Und so kam es, dass sie die knappe Freizeit der letzten Tage damit zubrachte, nicht etwa verblichenen Erinnerungen nachzuhängen, sondern an etwas zu arbeiten, was sie ganz praktisch im Hier und Jetzt haben wollte: Das vermaledeite silendirer Überkleid. Während sich Brandt als echte Schneiderin mit dem befasste, wofür man nun mal Schneider brauchte, nämlich mit dem Schnitt an sich, galt es für Marie, eine angemessene Verstärkung der so tollkühnen wie wohlgeformten unteren Ränder des Kleides zu finden. Es musste weich und biegsam genug sein, um nicht aufzufallen, fest genug, um die zart zugespitzte Form zu halten, und dünn genug, um nicht durch allzu dicken Rand das ganze Stück zu verderben. Es wäre natürlich am einfachsten gewesen, das bereits vorhandene Kleid aufzuschneiden und nachzuschauen, doch was, wenn die Kopie dennoch nicht gelang? Dann würde sie überhaupt nichts mehr besitzen. So blieb raten und diverse Dinge in die Ränder der von Kalirana zubereiteten Probetücher zu stecken, um so irgendwie auf das Richtige zu kommen.
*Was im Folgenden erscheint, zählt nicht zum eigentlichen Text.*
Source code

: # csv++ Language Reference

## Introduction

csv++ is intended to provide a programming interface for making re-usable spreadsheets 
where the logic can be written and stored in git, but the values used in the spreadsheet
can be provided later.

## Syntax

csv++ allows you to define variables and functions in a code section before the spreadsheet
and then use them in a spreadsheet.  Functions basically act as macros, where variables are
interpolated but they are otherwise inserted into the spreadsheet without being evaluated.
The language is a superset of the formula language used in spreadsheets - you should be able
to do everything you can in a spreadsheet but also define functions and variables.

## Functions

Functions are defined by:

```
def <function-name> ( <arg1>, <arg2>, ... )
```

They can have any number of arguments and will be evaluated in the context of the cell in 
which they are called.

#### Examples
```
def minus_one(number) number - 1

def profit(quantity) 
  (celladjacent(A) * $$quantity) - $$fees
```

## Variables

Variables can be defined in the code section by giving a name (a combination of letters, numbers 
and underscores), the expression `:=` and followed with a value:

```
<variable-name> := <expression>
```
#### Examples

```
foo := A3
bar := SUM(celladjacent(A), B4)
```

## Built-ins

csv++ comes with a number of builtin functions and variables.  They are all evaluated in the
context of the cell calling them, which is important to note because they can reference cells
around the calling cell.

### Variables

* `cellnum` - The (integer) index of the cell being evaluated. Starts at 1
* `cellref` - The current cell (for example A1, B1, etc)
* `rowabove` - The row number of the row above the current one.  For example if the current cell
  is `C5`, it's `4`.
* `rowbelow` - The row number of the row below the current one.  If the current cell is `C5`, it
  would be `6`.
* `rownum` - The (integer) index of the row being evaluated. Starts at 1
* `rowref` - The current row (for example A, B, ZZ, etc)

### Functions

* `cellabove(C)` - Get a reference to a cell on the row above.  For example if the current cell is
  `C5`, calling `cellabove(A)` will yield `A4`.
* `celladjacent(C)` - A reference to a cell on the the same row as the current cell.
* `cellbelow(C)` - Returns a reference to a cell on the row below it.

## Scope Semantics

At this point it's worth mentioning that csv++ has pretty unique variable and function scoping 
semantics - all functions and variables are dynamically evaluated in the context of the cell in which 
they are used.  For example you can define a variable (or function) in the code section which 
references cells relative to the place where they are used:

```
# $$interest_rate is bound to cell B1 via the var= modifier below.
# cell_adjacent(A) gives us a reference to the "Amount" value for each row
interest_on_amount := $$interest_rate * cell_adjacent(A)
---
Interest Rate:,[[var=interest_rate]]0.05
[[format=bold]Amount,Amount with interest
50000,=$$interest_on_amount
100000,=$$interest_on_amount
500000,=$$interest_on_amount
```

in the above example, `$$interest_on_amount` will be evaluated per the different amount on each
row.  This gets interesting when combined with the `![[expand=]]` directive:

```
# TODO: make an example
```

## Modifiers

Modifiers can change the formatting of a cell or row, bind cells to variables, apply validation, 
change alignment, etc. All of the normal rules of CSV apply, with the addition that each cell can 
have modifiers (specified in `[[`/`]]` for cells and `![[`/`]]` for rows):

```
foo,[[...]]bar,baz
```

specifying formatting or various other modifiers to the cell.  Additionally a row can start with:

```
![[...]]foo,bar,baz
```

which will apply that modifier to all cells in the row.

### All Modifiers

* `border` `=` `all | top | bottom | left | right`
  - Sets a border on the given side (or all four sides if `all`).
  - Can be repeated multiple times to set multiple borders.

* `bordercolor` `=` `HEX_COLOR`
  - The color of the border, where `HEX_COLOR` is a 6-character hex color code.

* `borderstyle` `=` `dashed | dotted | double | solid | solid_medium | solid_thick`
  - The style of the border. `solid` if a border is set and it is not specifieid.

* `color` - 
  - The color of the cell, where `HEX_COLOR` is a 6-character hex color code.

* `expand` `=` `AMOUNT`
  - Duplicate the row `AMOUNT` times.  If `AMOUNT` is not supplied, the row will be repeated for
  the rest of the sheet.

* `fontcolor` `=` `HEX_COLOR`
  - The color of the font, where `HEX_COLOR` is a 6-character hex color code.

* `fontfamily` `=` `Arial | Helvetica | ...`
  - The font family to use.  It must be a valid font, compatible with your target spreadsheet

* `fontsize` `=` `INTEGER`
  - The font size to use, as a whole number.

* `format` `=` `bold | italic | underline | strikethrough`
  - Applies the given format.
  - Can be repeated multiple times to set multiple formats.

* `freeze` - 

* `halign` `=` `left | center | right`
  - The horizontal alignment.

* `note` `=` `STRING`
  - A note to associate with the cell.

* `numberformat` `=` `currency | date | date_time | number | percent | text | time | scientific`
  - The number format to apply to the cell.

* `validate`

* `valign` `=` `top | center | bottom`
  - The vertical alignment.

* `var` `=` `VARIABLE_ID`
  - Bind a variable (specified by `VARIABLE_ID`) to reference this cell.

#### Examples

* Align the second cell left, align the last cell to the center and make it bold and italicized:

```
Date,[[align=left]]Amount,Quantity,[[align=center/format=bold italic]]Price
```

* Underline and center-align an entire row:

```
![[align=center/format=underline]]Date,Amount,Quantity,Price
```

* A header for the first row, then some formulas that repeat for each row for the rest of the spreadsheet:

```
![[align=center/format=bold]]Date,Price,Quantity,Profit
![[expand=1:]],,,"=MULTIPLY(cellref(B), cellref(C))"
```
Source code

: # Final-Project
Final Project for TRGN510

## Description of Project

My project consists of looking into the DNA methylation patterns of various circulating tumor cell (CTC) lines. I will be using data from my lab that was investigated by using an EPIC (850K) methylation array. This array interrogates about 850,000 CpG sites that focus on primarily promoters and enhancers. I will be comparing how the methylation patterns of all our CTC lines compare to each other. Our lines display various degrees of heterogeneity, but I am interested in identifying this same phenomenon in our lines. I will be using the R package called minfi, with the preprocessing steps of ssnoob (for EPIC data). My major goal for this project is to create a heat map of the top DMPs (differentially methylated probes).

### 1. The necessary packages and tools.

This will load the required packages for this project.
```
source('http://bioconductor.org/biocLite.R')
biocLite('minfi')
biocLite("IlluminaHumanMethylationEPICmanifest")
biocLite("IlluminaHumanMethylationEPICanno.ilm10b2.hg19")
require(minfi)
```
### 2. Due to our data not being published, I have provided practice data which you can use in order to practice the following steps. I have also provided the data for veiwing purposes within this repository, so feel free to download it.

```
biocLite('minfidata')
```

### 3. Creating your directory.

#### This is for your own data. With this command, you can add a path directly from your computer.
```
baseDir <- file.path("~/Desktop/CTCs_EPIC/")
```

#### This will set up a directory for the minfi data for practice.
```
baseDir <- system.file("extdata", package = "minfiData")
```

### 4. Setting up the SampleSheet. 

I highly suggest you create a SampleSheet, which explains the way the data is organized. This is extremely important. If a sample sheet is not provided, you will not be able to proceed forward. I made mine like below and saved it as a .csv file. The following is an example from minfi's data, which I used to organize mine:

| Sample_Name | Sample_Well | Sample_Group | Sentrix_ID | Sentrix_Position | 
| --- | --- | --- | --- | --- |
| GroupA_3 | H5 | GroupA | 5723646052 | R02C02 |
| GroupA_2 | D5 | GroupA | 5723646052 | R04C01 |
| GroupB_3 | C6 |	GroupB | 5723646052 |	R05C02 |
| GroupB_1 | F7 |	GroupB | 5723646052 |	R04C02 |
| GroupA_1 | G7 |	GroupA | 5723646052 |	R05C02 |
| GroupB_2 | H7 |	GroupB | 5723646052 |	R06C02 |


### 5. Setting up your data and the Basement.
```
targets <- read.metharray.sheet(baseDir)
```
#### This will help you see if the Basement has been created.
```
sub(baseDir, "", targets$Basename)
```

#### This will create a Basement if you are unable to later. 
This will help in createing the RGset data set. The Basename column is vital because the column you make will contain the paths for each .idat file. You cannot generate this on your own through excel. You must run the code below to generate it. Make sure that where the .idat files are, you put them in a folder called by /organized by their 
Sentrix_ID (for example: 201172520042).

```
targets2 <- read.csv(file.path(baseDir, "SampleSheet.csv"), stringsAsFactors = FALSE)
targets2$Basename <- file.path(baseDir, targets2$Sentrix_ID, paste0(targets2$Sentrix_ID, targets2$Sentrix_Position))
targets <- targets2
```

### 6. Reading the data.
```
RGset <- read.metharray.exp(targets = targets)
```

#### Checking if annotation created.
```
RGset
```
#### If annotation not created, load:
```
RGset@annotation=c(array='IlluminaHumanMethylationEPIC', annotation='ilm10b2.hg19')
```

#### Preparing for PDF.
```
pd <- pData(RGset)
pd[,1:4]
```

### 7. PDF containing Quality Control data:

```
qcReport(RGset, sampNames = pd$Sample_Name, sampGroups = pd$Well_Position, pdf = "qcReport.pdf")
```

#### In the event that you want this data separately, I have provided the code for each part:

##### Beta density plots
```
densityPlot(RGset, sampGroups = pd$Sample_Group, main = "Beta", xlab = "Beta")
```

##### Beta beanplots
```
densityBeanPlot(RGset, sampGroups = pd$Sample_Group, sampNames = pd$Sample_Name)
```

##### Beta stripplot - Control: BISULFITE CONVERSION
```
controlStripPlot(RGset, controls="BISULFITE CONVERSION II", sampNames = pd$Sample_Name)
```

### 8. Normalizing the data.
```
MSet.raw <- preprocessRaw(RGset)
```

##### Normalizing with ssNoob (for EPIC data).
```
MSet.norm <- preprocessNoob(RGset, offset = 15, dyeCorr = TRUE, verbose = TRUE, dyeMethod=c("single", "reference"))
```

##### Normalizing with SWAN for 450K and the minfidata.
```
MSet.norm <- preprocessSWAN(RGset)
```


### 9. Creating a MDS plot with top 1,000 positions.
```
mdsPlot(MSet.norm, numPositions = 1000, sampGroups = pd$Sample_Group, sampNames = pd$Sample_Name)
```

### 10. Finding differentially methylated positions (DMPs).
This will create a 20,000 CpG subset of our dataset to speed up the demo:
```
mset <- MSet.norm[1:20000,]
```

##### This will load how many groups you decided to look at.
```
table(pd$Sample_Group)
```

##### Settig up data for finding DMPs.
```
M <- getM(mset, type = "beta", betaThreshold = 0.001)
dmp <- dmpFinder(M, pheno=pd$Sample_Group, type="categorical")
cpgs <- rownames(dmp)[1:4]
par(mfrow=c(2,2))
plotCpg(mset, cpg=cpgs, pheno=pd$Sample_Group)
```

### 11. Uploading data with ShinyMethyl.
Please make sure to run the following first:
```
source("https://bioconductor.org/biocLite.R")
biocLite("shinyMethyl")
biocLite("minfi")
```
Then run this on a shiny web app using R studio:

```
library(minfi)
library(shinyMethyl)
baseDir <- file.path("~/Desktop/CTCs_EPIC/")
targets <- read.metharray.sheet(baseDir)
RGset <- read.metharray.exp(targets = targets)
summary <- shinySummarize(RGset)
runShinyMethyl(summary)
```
Sie hatte anfänglich gezielt angefangen: Metalldraht, feine Fischgräten, Weidenästchen, all das eben, was eine gewisse Formstabilität versprach, ohne allzu steif zu werden. Es wurde natürlich dennoch zu steif, und so griff sie irgendwann zu vollkommen zufälligen Dingen: Kettchen, Schnüre, Wollfäden, alles was man irgendwie in einen umgeschlagenen Stoffrand zwängen konnte. Womöglich war es dieses erratische Suchen, das nun, etliche Weinflaschen und Tage später, endlich etwas ergab, was erfolgversprechend aussah - eine dünne Lederschnur, die sich im Stoff verbarg und etwa jene Eigenschaften heraufbeschwor, nach denen gesucht wurde. Ob all das auch am fertigen Objekti wirken würde, ob das Leder nicht etwa zu viel Gewicht auf das Material geben und das Kleid verziehen würde, das blieb allerdings abzuwarten.

Der Gedanke entlockte Marie ein fahles Schulterzucken, als sie ihr erfolgversprechendstes Ergebnis vorsichtig einpackte. Wenn nicht, würde man es eben weiter versuchen. Alles gab nach, wenn man nur beharrlich genug blieb. Nun...fast alles.